Spaniard Alejandro Valverde, riding for Caisse d'Epargne, won the Tour de France's first stage, held over 197.5km of undulating terrain, to pull on the race's yellow jersey here Saturday.
Valverde came through in a sprint finish, seeing off Belgian Philippe Gilbert, Frenchman Jerome Pineau and Kim Kirchen of Luxembourg.
For the first time since 1967 the world's biggest race did not kick off with a time trial prologue, with organisers determined to shake up the first week and get the yellow jersey race going as quickly as possible.
With the first stage passing through the home town of France's last winner, Bernard Hinault, in 1985, it took only two kilometres for one of French riders to attack.
Lilian Jegou's break was soon followed by seven other riders, and they were given almost immediate permission to pull away from the peloton.
By the time the main peloton hit the summit of the first of four small climbs, at the 29.5km mark, they had a 8min 15sec deficit to the eight leaders.
But with the prestigious yellow jersey up for grabs at the end of the race's final climb, they were never going to be allowed a free run to the finish.
The Caisse d'Epargne team of yellow jersey co-favourite Valverde was among those who began pulling to the front of the peloton in a bid to up the tempo and start the chase.
Their efforts soon began to pay, and by the time they had passed through the feed zone at the halfway stage the lead was down to four minutes.

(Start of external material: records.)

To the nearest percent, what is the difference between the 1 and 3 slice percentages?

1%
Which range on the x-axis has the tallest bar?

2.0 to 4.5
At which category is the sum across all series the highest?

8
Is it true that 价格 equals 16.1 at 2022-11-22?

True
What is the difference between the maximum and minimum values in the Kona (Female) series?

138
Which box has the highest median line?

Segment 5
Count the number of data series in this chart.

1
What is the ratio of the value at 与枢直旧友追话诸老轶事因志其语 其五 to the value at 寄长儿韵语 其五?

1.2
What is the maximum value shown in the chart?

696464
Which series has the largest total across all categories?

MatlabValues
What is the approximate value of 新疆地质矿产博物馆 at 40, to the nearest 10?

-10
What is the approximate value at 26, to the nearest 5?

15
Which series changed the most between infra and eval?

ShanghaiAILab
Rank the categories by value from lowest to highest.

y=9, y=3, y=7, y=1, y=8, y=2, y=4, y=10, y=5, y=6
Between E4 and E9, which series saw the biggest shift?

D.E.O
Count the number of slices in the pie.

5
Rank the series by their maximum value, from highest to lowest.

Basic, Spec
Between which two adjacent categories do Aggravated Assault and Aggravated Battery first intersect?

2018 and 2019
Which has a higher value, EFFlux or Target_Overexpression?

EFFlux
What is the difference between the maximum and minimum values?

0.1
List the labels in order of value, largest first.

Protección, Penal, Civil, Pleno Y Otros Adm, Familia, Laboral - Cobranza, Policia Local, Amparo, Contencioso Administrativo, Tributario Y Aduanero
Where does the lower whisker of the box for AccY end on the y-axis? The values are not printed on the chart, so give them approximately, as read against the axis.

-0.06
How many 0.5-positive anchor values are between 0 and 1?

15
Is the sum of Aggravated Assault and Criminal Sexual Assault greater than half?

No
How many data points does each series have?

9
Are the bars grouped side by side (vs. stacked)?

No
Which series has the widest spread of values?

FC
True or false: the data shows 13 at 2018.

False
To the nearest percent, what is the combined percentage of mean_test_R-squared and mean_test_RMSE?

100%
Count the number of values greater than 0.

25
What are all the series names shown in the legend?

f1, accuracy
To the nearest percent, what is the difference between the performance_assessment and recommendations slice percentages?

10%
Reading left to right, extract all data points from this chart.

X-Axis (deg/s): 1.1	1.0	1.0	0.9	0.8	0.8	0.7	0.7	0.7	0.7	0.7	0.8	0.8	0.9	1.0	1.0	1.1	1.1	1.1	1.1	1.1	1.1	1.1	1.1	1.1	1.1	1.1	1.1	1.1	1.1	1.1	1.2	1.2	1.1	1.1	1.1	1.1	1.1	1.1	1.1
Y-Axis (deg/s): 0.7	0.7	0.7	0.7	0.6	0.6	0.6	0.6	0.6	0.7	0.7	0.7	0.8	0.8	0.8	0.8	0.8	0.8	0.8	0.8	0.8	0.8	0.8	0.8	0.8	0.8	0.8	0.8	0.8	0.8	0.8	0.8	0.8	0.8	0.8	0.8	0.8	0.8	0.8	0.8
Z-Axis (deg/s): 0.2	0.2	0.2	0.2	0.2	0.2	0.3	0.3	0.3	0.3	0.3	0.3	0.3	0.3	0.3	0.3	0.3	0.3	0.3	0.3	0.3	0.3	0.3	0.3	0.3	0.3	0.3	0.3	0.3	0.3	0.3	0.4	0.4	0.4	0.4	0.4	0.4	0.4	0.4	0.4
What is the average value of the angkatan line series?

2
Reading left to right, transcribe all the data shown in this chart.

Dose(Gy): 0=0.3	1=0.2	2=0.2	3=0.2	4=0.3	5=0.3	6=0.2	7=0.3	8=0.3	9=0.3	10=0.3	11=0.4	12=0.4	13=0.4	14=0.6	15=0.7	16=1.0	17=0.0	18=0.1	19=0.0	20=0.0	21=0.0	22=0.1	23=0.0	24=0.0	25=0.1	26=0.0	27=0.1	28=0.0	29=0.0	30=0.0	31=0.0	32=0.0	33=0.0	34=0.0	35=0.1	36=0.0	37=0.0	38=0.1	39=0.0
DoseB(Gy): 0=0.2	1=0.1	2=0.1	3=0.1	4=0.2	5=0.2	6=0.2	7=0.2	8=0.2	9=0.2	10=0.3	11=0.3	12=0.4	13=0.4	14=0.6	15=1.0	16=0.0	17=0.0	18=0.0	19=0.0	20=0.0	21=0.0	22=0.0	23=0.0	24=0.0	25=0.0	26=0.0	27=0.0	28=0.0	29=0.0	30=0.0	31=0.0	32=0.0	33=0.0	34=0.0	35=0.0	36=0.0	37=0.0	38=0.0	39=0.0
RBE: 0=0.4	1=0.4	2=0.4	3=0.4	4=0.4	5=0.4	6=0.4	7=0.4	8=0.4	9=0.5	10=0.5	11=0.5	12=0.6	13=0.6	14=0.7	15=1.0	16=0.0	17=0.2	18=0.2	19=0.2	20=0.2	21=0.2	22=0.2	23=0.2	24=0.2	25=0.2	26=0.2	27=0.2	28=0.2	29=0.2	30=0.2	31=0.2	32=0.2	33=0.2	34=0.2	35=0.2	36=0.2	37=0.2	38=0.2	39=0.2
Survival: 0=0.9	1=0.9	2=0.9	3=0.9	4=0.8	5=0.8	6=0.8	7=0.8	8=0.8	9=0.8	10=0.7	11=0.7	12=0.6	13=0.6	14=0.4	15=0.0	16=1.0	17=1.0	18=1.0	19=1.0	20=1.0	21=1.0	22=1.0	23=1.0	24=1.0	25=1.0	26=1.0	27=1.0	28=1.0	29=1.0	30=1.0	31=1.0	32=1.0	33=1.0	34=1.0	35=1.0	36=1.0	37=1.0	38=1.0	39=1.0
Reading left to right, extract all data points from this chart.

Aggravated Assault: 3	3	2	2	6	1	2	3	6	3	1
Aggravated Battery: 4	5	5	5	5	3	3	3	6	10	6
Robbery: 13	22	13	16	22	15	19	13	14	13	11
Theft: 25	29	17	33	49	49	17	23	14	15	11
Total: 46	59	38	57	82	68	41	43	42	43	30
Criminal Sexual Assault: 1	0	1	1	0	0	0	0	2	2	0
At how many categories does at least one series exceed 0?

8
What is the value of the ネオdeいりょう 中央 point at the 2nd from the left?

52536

It was at the feed zone that the first of several crashes occurred.
Race debutant Herve Duclos-Lassalle of the Cofidis team became the race's first unfortunate victim when a feed bag from another rider tangled in his wheel and forced him to crash.
He got up, only to be told he'd fractured his wrist and could no longer continue.
Sniffing their fate, it was soon to be every man for himself at the front as the peloton brough the deficit down to only 3:15 with 55km to race.
Another 20km further on and with the peloton at just over 1:30 behind them Frenchman Stephane Auge was first to attack off the front.
He soon ran out of juice, and then Jegou and Spaniard David de la Fuente managed to build a slight advantage.
With 17km to ride, their lead on the peloton fell, fatally, to just below a minute.